_Data to use:_
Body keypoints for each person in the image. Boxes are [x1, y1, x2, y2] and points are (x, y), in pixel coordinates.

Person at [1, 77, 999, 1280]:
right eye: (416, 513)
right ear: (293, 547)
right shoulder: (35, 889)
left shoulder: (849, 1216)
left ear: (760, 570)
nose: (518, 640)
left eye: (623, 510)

...

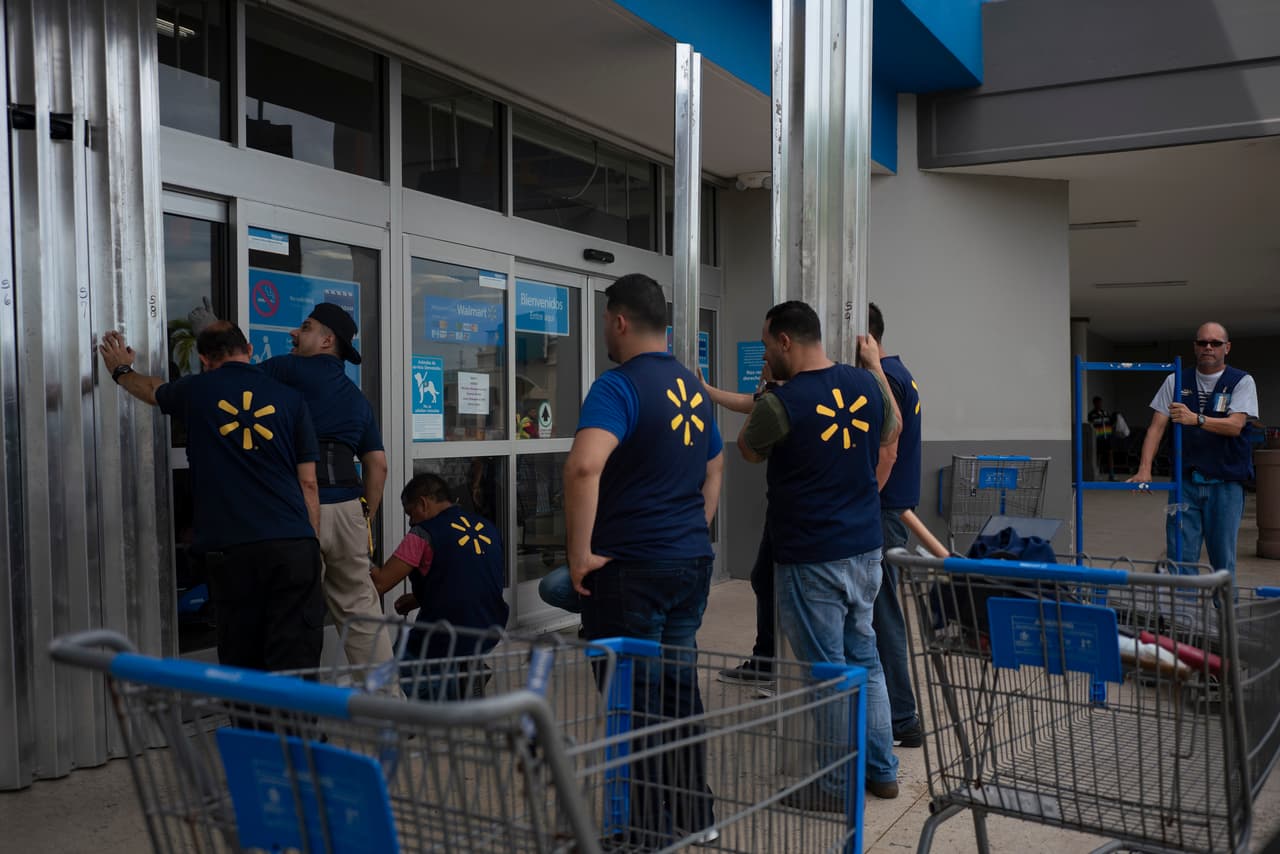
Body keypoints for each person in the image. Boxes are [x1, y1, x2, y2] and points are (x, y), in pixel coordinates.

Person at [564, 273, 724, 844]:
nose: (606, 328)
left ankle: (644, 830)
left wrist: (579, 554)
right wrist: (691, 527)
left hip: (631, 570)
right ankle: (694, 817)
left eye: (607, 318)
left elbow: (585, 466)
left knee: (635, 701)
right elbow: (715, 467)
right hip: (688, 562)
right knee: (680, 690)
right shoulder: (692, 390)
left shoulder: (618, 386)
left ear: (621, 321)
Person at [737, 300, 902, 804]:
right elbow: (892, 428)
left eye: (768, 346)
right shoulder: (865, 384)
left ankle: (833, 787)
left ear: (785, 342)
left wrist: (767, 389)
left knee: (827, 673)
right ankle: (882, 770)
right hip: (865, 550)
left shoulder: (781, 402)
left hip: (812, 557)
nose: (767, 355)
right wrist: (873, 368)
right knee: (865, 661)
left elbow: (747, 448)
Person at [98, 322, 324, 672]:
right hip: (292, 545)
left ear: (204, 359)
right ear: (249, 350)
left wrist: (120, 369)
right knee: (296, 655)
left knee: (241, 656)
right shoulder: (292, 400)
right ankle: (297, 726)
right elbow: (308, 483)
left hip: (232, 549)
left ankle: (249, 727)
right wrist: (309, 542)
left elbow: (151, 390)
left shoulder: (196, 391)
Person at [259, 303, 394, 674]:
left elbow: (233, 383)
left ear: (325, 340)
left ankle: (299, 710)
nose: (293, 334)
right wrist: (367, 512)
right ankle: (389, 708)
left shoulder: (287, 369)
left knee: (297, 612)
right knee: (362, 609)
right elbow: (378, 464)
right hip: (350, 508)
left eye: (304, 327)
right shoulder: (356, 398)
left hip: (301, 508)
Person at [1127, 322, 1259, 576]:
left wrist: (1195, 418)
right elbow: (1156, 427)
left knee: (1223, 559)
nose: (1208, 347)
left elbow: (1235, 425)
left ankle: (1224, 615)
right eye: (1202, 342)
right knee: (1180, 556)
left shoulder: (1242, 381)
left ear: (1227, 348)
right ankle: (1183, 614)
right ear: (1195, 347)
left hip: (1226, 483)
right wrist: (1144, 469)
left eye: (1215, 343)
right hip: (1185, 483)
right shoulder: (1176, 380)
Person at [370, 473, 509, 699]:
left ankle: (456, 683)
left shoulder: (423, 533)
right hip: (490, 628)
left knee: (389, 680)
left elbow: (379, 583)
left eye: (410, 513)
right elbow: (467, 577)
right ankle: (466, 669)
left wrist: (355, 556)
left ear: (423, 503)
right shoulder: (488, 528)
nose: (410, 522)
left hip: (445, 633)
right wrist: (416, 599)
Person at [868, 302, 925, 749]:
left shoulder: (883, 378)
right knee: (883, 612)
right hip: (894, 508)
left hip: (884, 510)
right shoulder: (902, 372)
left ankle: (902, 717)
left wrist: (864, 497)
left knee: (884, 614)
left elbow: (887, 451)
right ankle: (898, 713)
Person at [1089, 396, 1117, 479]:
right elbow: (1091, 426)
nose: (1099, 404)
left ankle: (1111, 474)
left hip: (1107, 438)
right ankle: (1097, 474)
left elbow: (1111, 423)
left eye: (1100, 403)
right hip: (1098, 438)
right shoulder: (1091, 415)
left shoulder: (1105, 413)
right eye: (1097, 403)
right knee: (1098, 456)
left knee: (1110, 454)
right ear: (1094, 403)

--

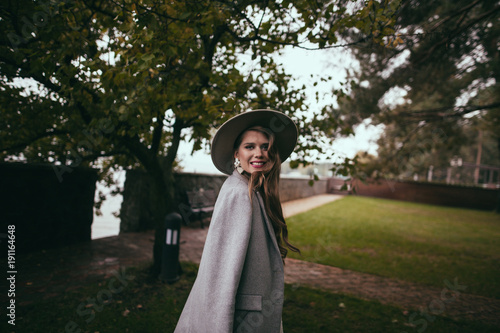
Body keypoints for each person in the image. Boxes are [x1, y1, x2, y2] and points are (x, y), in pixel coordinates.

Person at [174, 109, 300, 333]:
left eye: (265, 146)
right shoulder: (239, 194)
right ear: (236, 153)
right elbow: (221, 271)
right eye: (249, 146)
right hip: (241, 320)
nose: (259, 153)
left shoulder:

_What you need to do:_ Using the entries above, output exactly the lines between the line holding "right elbow: (892, 428)" and the line holding "left eye: (304, 327)", end lines included, and nothing more.

_Response:_
right elbow: (892, 428)
left eye: (768, 346)
right shoulder: (865, 384)
left ankle: (833, 787)
left ear: (785, 342)
left wrist: (767, 389)
left knee: (827, 673)
right ankle: (882, 770)
right hip: (865, 550)
left shoulder: (781, 402)
left hip: (812, 557)
nose: (767, 355)
right wrist: (873, 368)
right knee: (865, 661)
left elbow: (747, 448)
Person at [98, 322, 324, 672]:
right hip: (292, 545)
left ear: (204, 359)
right ear: (249, 350)
left wrist: (120, 369)
right knee: (296, 655)
left knee: (241, 656)
right shoulder: (292, 400)
right ankle: (297, 726)
right elbow: (308, 483)
left hip: (232, 549)
left ankle: (249, 727)
right wrist: (309, 542)
left elbow: (151, 390)
left shoulder: (196, 391)
Person at [259, 303, 394, 674]:
left elbow: (233, 383)
left ear: (325, 340)
left ankle: (299, 710)
nose: (293, 334)
right wrist: (367, 512)
right ankle: (389, 708)
left shoulder: (287, 369)
left knee: (297, 612)
right knee: (362, 609)
right elbow: (378, 464)
right hip: (350, 508)
left eye: (304, 327)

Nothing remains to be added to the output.